▶ [WHAT NEEDS TO BE DONE] Which lines of the entries below run from the one holding "2021_22 BTEC Centre" to the one holding "year’s sample were", inclusive? Set down exactly those lines and no others.

▶ [DATA TO EXAMINE]
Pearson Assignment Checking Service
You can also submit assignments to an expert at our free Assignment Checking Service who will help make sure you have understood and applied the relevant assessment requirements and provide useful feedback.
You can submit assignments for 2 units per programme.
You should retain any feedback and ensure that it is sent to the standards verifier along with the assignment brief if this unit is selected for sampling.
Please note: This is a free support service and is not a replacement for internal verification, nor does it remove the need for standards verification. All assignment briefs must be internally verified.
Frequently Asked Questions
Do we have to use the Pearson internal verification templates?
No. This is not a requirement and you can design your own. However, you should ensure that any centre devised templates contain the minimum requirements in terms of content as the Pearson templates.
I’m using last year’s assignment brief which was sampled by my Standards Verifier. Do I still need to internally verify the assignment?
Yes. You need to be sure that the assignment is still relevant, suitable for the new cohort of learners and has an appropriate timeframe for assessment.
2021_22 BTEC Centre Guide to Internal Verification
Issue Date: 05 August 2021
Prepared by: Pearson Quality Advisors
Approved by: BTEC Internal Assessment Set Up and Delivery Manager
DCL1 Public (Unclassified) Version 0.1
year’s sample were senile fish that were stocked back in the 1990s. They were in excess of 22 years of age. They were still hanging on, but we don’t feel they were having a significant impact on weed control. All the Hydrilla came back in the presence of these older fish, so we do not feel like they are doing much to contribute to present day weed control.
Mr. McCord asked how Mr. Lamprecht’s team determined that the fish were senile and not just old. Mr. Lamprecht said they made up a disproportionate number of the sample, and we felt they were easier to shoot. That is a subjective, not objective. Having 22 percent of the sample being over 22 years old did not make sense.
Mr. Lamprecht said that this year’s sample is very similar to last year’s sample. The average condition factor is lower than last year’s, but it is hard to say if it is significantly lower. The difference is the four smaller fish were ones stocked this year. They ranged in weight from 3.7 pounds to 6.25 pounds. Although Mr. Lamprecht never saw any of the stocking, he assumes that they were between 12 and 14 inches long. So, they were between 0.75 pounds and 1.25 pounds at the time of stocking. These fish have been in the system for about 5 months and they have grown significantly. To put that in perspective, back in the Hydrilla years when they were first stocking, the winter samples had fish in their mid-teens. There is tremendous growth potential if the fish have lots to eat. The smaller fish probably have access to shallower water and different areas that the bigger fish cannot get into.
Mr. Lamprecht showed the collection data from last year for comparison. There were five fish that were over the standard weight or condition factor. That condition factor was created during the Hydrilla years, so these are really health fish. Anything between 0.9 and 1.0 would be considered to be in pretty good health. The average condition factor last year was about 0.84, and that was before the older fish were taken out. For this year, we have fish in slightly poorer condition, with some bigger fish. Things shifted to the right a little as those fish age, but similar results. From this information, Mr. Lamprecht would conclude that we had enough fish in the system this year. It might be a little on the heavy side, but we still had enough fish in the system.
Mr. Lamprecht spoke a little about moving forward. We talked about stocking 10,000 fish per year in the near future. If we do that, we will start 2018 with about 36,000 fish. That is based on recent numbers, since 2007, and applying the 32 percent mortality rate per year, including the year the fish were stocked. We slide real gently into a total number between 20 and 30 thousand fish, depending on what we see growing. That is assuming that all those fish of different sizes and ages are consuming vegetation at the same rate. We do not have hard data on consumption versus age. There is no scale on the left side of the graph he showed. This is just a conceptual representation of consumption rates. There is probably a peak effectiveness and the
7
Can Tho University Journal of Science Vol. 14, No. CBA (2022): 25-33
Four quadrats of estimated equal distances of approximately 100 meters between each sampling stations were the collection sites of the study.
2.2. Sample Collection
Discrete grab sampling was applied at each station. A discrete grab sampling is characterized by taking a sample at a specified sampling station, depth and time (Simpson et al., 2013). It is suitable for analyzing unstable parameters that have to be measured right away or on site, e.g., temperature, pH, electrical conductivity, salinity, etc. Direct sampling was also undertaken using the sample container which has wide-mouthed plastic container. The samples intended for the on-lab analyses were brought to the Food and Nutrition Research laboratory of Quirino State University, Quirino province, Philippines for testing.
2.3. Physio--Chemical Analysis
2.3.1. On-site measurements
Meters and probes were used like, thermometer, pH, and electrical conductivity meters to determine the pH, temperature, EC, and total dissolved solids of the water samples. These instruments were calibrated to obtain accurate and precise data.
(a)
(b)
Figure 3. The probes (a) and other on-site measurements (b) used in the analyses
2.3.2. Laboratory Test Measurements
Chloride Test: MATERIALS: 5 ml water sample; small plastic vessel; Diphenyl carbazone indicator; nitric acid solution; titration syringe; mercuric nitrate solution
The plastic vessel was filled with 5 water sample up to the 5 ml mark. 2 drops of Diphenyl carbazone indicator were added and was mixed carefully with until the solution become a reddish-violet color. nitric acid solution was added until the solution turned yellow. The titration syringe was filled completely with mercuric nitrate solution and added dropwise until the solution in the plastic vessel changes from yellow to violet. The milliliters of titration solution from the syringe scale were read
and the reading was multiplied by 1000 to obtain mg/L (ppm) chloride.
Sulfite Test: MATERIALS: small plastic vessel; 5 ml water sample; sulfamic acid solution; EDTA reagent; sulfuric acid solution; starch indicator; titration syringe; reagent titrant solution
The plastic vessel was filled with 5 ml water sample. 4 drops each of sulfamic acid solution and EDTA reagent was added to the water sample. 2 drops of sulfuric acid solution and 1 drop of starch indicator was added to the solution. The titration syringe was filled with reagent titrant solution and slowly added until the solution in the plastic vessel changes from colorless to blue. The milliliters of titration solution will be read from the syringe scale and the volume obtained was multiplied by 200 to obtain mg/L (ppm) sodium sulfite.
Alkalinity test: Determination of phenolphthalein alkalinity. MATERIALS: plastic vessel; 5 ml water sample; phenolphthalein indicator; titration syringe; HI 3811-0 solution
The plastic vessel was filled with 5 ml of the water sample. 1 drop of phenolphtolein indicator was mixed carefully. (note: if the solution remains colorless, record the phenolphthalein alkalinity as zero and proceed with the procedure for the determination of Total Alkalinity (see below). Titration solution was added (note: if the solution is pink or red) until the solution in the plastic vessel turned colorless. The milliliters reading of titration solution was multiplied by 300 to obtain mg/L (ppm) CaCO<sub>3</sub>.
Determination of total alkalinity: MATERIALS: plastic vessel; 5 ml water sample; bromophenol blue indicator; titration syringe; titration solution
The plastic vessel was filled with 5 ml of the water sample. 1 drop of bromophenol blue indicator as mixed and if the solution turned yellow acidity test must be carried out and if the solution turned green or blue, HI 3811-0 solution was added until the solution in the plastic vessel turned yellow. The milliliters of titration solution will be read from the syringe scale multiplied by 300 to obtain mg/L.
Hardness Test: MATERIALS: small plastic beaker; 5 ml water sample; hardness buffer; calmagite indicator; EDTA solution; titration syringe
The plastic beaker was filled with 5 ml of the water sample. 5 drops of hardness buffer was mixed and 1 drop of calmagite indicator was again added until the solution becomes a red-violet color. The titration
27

▶ [TASK OUTPUT]
2021_22 BTEC Centre Guide to Internal Verification
Issue Date: 05 August 2021
Prepared by: Pearson Quality Advisors
Approved by: BTEC Internal Assessment Set Up and Delivery Manager
DCL1 Public (Unclassified) Version 0.1
year’s sample were senile fish that were stocked back in the 1990s. They were in excess of 22 years of age. They were still hanging on, but we don’t feel they were having a significant impact on weed control. All the Hydrilla came back in the presence of these older fish, so we do not feel like they are doing much to contribute to present day weed control.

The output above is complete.